Data from the United Nations High Commissioner for Refugees (UNHCR) reveals that as of 07 May, 2023, 5,554 people were estimated to be in detention centres across Libya. Over 1,100 of the refugees belonged to nationalities that the UNHCR recorded as being in Libya.

Reports from various humanitarian organisations and testimonies from survivors consistently reveal a disturbing pattern of abuse, including arbitrary arrests, torture, and inhumane living conditions.

Detainees, often migrants and refugees seeking a better life, face overcrowded facilities with inadequate access to food, water, and health care. People become even more vulnerable when due process is lacking, as they are left at the mercy of law enforcement officials who act without consequence.

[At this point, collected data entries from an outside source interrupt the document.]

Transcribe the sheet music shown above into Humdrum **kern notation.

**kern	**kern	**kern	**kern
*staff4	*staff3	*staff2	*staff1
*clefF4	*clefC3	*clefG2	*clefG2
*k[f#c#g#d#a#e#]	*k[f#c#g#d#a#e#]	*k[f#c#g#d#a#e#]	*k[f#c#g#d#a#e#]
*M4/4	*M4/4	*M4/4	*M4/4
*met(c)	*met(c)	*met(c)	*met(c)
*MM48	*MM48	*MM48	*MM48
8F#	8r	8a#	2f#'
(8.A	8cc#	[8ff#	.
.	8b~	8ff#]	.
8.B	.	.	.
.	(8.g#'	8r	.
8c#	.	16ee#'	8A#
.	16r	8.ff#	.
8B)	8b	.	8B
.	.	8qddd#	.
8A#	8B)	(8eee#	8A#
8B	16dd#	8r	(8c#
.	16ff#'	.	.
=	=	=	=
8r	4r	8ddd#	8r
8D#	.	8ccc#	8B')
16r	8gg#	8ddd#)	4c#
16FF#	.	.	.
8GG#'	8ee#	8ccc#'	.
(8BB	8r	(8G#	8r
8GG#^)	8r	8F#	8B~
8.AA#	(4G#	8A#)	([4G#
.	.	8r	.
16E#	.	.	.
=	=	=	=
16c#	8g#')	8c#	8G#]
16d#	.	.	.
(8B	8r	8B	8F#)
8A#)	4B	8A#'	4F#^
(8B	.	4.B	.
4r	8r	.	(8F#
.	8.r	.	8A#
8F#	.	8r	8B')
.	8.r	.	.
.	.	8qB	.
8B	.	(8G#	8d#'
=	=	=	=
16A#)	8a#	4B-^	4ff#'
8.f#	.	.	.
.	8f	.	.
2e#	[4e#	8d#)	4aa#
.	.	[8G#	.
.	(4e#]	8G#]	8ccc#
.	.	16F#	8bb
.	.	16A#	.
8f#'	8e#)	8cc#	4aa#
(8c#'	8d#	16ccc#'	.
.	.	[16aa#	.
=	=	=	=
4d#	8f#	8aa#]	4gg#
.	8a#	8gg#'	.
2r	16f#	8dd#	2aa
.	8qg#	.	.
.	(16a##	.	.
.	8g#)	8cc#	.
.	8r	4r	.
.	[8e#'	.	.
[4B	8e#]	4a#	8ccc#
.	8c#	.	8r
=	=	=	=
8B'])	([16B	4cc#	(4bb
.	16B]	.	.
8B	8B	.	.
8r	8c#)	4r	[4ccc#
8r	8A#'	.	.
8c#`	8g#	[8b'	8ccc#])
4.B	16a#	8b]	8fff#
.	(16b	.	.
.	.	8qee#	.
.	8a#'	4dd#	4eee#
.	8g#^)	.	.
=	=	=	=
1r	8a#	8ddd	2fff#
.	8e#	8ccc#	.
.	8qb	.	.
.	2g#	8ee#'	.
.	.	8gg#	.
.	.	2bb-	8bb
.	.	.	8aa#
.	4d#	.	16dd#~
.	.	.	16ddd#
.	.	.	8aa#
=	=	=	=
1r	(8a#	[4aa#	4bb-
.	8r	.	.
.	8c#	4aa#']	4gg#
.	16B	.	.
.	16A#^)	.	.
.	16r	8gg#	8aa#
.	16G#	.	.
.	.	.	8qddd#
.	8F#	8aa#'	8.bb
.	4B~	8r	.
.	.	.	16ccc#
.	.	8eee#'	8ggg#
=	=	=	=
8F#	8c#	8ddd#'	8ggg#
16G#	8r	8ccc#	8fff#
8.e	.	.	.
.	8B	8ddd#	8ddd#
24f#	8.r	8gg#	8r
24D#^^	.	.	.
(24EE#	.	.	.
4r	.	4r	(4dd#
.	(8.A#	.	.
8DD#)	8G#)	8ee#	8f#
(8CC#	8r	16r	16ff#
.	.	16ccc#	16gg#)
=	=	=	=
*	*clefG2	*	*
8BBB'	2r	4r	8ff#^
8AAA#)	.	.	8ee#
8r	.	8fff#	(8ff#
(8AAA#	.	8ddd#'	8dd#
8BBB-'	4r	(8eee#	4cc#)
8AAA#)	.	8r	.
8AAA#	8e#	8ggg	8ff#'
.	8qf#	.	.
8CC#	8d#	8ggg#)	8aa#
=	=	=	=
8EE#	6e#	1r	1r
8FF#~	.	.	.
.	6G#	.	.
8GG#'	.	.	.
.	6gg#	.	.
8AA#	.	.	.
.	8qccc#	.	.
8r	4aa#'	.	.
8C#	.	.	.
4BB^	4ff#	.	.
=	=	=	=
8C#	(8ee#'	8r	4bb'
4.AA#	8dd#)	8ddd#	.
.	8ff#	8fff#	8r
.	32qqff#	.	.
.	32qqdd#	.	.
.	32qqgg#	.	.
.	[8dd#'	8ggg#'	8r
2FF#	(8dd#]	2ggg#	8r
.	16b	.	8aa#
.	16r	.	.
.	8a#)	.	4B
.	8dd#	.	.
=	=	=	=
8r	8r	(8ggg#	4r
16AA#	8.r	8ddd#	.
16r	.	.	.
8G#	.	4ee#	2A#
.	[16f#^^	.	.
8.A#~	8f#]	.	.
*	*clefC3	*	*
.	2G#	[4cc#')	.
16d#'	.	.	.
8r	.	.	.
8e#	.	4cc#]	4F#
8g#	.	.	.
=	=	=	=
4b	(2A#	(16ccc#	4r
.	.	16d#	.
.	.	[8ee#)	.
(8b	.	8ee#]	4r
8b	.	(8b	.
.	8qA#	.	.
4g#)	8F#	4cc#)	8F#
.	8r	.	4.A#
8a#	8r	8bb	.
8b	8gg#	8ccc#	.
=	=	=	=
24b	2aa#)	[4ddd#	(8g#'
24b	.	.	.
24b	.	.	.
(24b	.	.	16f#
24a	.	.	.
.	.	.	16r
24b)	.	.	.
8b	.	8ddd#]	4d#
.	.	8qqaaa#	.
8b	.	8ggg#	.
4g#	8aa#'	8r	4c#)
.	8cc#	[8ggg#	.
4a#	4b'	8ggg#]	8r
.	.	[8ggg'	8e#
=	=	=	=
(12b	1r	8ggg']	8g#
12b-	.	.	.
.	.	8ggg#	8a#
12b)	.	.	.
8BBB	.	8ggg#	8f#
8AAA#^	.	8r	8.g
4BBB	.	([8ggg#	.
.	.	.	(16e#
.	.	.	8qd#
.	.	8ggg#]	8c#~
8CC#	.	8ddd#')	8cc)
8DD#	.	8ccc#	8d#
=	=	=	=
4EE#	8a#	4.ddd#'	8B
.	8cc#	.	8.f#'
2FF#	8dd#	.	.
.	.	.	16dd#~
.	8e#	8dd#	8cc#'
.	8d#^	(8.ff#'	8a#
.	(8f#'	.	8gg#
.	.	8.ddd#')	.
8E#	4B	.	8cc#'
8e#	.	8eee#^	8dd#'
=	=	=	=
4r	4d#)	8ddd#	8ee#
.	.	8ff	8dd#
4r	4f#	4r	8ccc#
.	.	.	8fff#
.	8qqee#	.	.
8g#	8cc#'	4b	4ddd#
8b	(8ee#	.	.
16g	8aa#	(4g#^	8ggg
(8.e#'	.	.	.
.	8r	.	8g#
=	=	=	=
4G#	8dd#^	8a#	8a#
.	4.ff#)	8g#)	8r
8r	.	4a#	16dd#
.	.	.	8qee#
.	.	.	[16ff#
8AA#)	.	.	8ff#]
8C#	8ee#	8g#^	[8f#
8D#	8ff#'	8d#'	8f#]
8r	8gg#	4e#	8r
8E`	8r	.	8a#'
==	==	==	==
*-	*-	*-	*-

Furthermore, there have been alarming instances of human trafficking, sexual violence, and forced labour within these detention centres. Vulnerable populations, such as women and children, are particularly at risk, facing exploitation and abuse.

Development Diaries calls on the Libyan government to free all detained migrants, refugees, and asylum seekers, give them enough protection, a secure place to live, and safe and authorised exit routes from the North African country.